▶ _TASK_: Please transcribe every entry below exactly, without including the pictures.

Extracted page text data

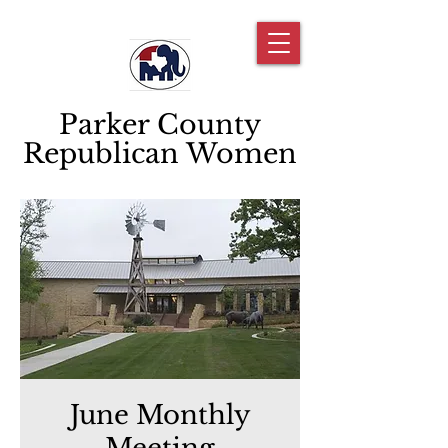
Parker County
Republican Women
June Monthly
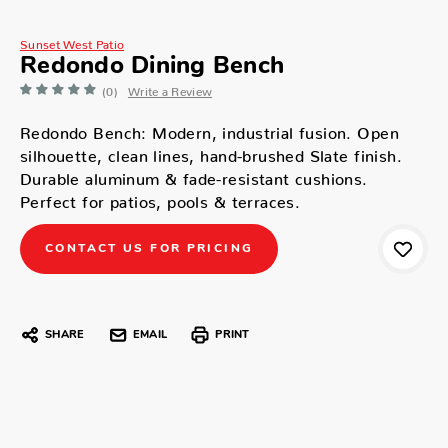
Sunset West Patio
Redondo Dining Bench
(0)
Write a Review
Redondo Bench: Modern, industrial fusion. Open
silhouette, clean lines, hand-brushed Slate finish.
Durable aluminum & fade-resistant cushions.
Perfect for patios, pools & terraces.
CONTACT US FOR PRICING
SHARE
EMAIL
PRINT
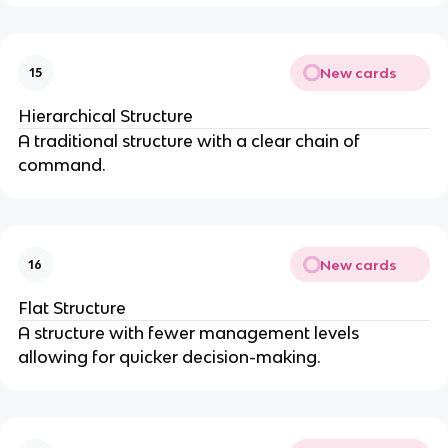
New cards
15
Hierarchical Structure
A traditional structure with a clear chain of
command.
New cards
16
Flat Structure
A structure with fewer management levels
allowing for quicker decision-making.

▶ _ANSWER TO THIS PROBLEM_:
Parker County
Republican Women
June Monthly
Sunset West Patio
Redondo Dining Bench
(0)
Write a Review
Redondo Bench: Modern, industrial fusion. Open
silhouette, clean lines, hand-brushed Slate finish.
Durable aluminum & fade-resistant cushions.
Perfect for patios, pools & terraces.
CONTACT US FOR PRICING
SHARE
EMAIL
PRINT
New cards
15
Hierarchical Structure
A traditional structure with a clear chain of
command.
New cards
16
Flat Structure
A structure with fewer management levels
allowing for quicker decision-making.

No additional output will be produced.